RTTNews - The South Korean stock market has finished higher now in consecutive trading days, gathering more than 22 points or 1.6 percent in the process. The KOSPI regained the 1,400-point plateau on Wednesday, and now analysts are predicting that the market will continue to trend to the upside at the opening of trade on Thursday.
The global forecast for the Asian markets is cautiously optimistic, thanks to better than expected economic data and sound corporate news. Strength among the commodities and oil companies are expected to push the regional bourses higher - especially after the European markets finished sharply higher and the U.S. bourses also ended with modest gains.
The KOSPI finished sharply higher on Wednesday, fueled by gains among the financial stocks, telecoms and the technology issues - although the gains were pared by selling in the automobile sector.
For the day, the index jumped 21.59 points or 1.55 percent to close at 1,411.66 after trading between 1,381.09 and 1,414.79.
Among the gainers, KB Financial Group surged 8.64 percent, while Shinhan Financial Group gained 4.19 percent, Woori Finance added 4.90 percent, Hana Financial Group rose 8.76 percent, SK Telecom was up 2.59 percent, KT rose 2.45 percent, LG Telecom soared 7.23 percent, Samsung Electronics gained 1.86 percent and LG Electronics was up 1.28 percent. Finishing lower, Hyundai Motor shed 1.21 percent and Kia Motors lost 1.19 percent.
The lead from Wall Street is positive, although stocks were unable to hold onto their strong gains, steadily ceding ground over the course of Wednesday's session after moving sharply higher in morning trading. Nonetheless, the major averages all finished in positive territory amid yet another low volume session.
Early gains came on the heels of a report from the Institute for Supply Management, which said its index of activity in the manufacturing rose to 44.8 in June from 42.8 in May, although a reading below 50 indicates a contraction in the sector. The index came roughly in line with the expectations of economists, who forecast a reading of 44.6.
Separately, housing industry group NAR said its pending home sales index rose 0.1 percent to 90.7 in May from an upwardly revised reading of 90.6 in April. Economists had been expecting the index to come in unchanged compared to the 90.3 originally reported for the previous month.

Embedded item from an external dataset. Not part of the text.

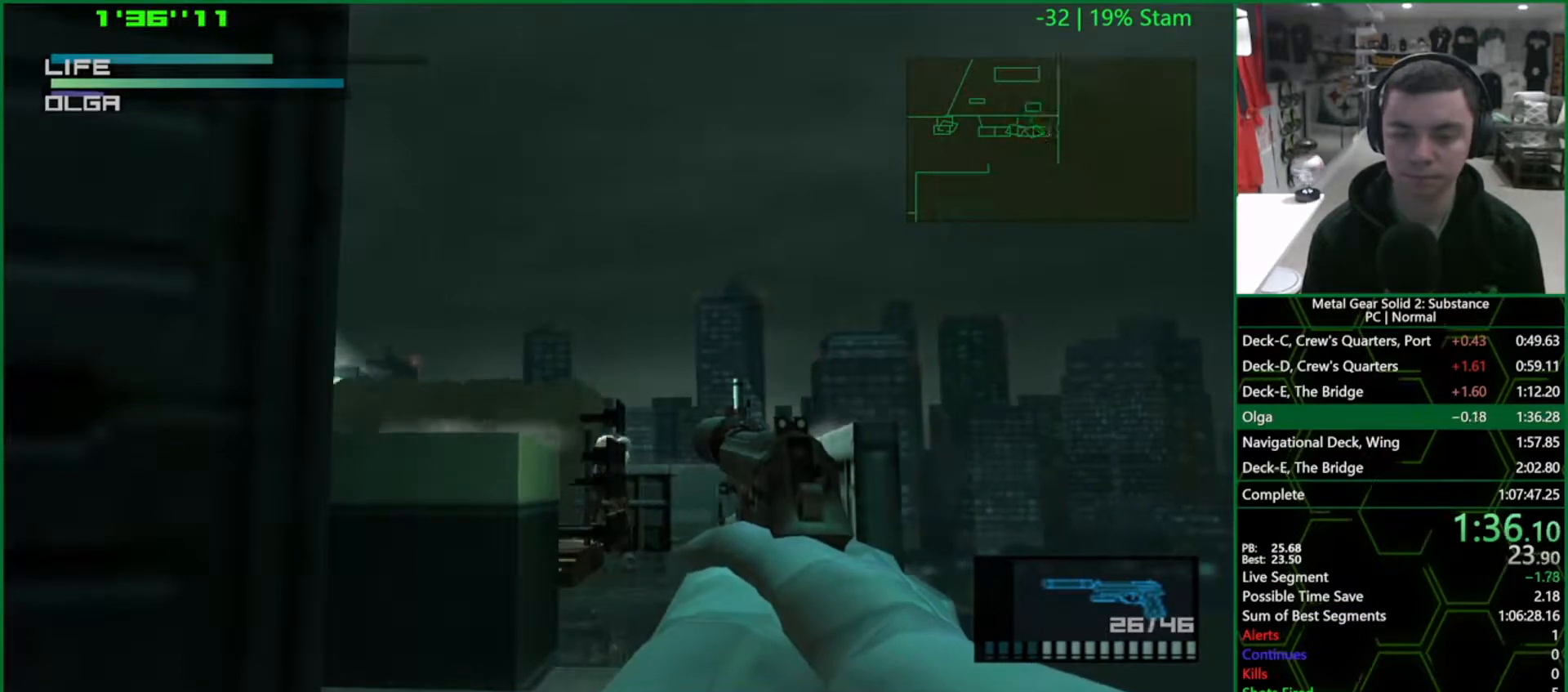
{"buttons": ["SQUARE", "R1"], "left_stick": "center", "right_stick": "center", "events": []}
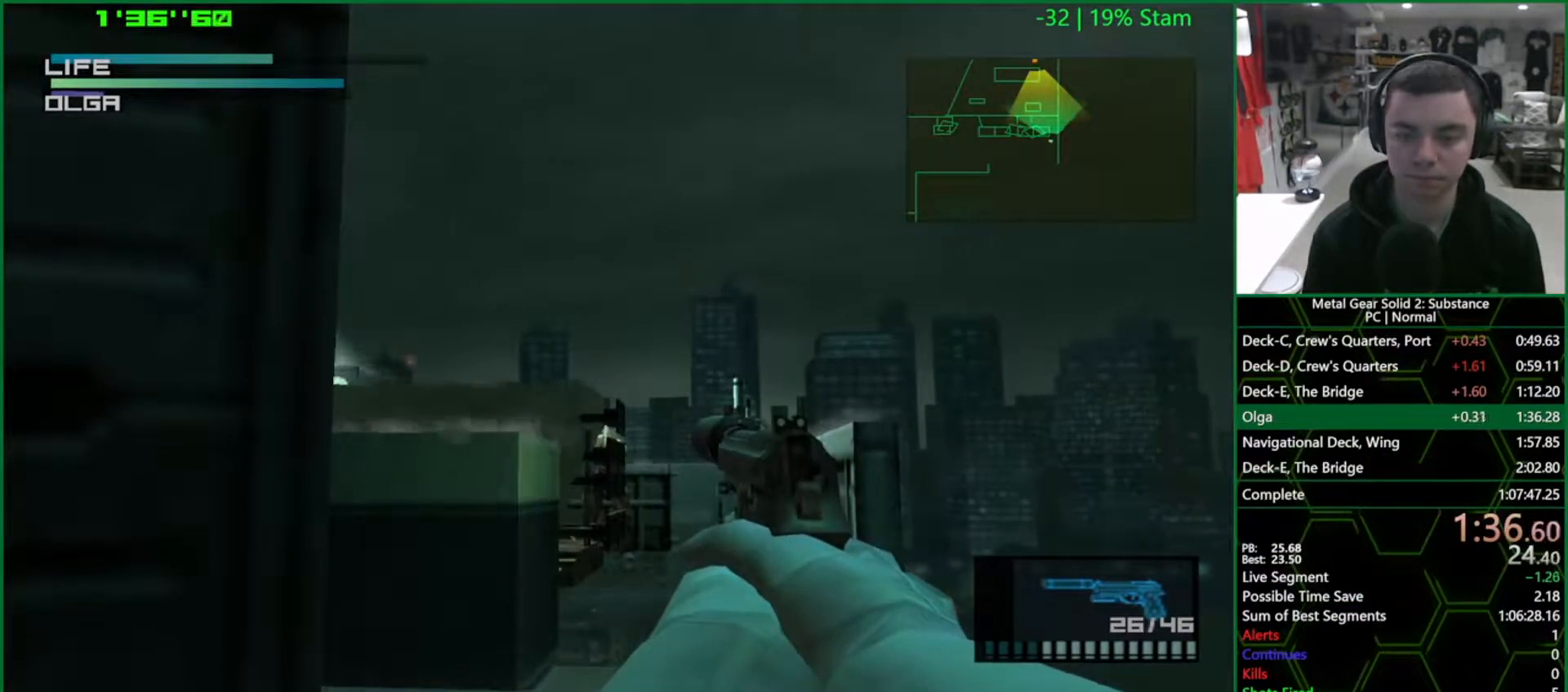
{"buttons": ["SQUARE", "R1"], "left_stick": "center", "right_stick": "center", "events": []}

The day's optimism was mitigated by data from the U.S. Commerce Department revealing that construction spending fell 0.9 percent in May following a revised 0.6 percent increase in the previous month. Economists had expected construction spending to fall by 0.6 percent compared to the 0.8 percent increase that was originally reported for April.
Meanwhile, ADP said that non-farm private employment fell by 473,000 jobs in June following a revised decrease of 485,000 jobs in May. Economists had expected a decrease of 394,000 jobs compared to the loss of 532,000 jobs originally reported for the previous month. While employment fell by more than expected, the decrease in jobs marked the smallest drop since October of 2008, when employment fell by 352,000 jobs.
On the earnings front, General Mills (GIS) reported adjusted fourth-quarter net income of $0.86, up 18 percent from $0.73 in the same period last year. Analysts expected the firm to report earnings of $0.80 per share. Shares of the consumer foods manufacturer climbed by 3.9 percent on the session as traders reacted to the better-than-expected earnings.
The major averages continued to give back ground going into the close but were able to finish in the green by comfortable margins. The Dow closed up by 57.06 points or 0.7 percent at 8,504.06, the NASDAQ rose by 10.68 points or 0.6 percent to 1,845.72 and the S&P 500 advanced by 4.01 points or 0.4 percent to 923.33.
In economic news, South Korea saw a record trade surplus in June, the Ministry of Knowledge Economy said on Wednesday, standing at $7.44 billion. That shatters the previous record of $5.7 billion in April.
Exports were down 11.3 percent on year, coming in at $33 billion, versus forecasts for an 18.7 percent decline after the 28.5 percent contraction in the previous month. Imports dropped 32.3 percent to $25.6 billion, compared to expectations for a 33.5 percent fall after the 40.3 percent annual decline in May.
Through the first six months of 2009, exports are down 22.3 percent on year to $166.1 billion, while imports are off an annual 34.6 percent for a record surplus of $21.6 billion.